» **Directions for this task**: How many lines in the data below include the word "Kardynała"? State the number alone.

+++ Study material +++

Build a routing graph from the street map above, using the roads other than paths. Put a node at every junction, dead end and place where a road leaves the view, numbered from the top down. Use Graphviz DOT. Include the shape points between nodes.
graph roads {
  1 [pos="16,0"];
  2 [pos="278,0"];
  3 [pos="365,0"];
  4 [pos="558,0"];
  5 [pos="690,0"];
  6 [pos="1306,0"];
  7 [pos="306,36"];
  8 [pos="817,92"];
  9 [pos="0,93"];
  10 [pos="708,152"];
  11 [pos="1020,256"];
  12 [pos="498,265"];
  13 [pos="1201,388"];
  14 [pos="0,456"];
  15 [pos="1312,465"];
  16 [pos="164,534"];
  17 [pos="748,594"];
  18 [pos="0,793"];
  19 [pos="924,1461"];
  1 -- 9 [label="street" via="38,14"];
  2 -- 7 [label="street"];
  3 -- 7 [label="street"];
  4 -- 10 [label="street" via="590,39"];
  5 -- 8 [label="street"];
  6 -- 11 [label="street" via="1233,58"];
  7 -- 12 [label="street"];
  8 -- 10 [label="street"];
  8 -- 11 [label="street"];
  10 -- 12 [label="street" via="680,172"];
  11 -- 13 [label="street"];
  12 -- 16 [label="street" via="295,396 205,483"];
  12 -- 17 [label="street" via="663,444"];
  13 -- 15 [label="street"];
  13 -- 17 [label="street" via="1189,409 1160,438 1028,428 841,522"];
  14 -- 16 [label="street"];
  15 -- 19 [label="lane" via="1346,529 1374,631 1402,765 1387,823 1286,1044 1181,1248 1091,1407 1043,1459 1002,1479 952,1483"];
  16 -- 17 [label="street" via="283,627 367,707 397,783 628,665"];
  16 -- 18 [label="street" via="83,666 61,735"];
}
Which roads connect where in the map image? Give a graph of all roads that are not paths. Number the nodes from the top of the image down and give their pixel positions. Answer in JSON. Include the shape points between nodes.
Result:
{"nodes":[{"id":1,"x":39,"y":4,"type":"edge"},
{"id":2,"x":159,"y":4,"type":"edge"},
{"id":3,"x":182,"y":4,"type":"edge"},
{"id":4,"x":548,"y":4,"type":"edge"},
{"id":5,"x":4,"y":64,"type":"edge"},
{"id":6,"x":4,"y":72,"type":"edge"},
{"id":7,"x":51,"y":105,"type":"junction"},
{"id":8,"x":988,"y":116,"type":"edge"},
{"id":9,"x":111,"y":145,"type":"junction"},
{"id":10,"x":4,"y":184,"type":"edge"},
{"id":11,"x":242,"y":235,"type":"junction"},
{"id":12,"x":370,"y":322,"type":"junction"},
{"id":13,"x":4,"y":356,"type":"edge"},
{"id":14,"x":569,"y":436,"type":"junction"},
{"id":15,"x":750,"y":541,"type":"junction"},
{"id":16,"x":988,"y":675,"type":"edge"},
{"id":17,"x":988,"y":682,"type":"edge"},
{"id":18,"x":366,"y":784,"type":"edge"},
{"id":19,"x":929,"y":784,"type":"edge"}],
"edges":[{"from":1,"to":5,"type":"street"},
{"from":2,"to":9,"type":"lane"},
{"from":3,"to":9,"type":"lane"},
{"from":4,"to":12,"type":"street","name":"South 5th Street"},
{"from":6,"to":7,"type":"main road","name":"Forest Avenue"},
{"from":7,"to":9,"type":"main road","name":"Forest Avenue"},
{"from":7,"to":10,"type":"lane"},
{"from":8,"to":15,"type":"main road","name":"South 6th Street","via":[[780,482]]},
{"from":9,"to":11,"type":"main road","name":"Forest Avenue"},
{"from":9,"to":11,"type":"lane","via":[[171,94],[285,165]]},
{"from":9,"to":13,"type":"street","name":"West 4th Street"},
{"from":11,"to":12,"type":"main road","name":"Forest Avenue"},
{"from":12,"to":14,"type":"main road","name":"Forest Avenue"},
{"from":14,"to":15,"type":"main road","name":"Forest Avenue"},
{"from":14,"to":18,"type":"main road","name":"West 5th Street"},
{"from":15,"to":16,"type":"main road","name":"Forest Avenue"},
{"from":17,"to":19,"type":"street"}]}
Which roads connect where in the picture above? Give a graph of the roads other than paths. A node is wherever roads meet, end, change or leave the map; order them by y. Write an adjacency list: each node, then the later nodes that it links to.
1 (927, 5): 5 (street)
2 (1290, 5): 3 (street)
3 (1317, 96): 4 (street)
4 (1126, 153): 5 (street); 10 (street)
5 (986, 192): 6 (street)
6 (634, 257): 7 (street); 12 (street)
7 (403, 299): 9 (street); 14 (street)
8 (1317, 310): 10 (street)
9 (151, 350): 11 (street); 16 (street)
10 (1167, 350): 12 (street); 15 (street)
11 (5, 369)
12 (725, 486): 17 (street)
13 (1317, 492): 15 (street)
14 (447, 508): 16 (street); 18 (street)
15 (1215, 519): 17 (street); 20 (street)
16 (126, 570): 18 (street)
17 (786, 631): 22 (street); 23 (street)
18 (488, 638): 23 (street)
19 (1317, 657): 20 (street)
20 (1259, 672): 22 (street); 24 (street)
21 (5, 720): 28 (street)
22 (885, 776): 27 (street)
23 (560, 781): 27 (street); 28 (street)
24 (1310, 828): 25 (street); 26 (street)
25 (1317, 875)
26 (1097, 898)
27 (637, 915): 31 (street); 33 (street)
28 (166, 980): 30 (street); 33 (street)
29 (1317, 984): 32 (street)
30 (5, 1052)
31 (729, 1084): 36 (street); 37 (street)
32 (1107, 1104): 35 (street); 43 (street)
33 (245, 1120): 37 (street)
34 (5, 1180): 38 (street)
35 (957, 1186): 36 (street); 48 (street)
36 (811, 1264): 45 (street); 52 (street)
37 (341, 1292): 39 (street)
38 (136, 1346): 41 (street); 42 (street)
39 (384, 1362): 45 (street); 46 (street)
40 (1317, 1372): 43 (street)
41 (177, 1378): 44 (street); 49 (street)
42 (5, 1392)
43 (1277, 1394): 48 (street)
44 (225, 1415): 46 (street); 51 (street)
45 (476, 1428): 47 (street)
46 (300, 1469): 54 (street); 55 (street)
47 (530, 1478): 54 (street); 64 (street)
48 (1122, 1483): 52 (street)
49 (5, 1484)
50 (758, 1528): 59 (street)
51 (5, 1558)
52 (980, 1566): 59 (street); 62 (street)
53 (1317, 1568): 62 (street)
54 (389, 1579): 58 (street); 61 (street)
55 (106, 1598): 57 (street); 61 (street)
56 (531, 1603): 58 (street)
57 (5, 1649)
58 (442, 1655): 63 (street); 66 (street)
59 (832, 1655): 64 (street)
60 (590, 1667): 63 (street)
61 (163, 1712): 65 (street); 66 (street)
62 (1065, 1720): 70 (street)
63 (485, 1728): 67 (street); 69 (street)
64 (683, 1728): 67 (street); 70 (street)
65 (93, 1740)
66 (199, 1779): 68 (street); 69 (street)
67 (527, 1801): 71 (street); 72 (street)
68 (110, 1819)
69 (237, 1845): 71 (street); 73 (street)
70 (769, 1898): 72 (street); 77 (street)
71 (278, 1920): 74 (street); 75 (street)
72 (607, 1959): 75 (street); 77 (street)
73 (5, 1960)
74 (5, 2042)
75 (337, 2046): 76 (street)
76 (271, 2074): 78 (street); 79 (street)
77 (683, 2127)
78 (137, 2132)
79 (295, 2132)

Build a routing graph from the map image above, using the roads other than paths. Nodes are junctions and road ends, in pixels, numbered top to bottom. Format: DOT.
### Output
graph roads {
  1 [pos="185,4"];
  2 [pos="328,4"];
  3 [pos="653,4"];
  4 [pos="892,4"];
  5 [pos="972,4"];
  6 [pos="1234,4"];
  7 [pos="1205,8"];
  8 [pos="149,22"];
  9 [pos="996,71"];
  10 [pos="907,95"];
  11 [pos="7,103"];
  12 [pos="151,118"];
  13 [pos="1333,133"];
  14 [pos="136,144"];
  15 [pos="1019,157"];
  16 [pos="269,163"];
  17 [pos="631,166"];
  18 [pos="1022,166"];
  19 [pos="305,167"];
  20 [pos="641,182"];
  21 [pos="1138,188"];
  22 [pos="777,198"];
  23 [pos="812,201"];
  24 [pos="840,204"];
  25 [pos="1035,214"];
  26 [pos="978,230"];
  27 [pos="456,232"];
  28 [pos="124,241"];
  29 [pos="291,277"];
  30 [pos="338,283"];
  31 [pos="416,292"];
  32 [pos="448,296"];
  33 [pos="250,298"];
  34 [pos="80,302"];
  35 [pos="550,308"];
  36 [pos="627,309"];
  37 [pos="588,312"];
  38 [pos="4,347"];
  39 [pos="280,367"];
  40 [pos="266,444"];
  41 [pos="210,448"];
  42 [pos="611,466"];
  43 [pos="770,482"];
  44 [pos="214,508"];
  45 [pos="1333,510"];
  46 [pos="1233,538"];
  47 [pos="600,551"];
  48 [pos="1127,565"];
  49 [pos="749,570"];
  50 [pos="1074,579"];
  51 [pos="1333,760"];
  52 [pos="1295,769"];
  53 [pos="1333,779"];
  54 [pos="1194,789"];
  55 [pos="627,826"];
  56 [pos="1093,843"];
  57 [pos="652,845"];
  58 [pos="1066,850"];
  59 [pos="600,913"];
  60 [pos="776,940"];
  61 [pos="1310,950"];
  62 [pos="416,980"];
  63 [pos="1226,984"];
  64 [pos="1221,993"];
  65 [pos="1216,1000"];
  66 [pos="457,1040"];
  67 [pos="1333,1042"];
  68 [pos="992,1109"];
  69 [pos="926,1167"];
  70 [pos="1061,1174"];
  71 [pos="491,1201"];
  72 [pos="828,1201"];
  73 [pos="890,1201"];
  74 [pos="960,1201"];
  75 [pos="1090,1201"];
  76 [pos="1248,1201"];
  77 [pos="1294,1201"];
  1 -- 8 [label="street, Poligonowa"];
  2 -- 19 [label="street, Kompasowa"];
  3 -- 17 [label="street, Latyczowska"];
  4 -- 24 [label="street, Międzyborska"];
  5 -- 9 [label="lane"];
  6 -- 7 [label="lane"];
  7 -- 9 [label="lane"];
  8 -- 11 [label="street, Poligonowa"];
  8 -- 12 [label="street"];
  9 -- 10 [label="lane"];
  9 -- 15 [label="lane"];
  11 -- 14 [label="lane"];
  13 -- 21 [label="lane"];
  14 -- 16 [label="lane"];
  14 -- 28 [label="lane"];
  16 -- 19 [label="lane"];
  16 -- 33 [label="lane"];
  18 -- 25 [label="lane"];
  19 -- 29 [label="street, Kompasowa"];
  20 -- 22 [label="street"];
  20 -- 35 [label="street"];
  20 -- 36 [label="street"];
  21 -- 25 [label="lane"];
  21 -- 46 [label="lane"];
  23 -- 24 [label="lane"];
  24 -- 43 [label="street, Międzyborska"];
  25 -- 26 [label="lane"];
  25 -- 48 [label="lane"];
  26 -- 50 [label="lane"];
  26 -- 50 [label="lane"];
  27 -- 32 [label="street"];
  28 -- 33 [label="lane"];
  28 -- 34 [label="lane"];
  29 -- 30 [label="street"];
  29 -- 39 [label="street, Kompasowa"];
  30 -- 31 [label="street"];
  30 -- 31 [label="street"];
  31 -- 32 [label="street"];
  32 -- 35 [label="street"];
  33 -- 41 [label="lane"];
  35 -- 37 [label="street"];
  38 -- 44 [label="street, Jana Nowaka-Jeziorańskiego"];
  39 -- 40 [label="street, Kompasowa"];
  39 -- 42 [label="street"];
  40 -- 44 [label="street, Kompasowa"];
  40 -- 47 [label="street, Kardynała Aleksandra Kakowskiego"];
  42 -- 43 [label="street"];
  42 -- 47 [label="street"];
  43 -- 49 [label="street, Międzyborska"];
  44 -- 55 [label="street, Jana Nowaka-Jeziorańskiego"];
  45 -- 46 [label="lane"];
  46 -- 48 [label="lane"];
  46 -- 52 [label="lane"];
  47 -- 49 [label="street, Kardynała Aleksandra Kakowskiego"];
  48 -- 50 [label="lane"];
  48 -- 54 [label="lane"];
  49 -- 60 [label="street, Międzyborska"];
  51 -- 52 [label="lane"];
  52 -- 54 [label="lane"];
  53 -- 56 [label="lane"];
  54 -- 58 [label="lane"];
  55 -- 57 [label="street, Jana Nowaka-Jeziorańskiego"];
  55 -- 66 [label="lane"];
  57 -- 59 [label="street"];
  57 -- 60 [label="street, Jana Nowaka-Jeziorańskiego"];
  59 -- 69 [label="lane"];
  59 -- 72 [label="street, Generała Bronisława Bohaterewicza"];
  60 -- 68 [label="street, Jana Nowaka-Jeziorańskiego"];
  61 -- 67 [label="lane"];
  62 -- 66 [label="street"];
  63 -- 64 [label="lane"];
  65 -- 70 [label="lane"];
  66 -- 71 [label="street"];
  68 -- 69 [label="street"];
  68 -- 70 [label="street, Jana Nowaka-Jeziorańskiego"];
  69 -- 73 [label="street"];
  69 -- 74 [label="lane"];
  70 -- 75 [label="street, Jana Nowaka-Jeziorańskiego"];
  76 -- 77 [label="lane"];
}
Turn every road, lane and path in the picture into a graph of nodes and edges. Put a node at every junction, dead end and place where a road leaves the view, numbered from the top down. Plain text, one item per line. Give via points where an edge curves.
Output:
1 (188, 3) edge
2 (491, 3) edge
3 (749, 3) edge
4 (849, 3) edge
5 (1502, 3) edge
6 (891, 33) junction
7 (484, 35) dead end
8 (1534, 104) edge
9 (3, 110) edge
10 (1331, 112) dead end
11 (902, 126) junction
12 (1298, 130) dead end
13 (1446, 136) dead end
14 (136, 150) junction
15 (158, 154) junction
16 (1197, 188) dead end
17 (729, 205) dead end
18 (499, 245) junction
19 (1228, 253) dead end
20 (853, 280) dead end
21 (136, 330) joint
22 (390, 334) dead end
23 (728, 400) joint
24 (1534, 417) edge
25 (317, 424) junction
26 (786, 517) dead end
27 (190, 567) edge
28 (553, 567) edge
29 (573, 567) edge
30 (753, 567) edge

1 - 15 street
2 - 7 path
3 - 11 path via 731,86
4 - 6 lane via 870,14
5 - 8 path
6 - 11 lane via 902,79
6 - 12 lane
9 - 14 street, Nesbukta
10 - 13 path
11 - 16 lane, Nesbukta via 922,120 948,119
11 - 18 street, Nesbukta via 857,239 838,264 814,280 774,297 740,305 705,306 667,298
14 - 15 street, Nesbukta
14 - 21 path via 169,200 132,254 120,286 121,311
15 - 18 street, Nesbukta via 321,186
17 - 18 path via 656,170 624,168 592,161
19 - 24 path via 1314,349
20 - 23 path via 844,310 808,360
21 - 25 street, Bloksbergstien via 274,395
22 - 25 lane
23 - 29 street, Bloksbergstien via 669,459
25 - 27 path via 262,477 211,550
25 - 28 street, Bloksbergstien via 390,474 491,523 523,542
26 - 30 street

+++

» **Response area**: 2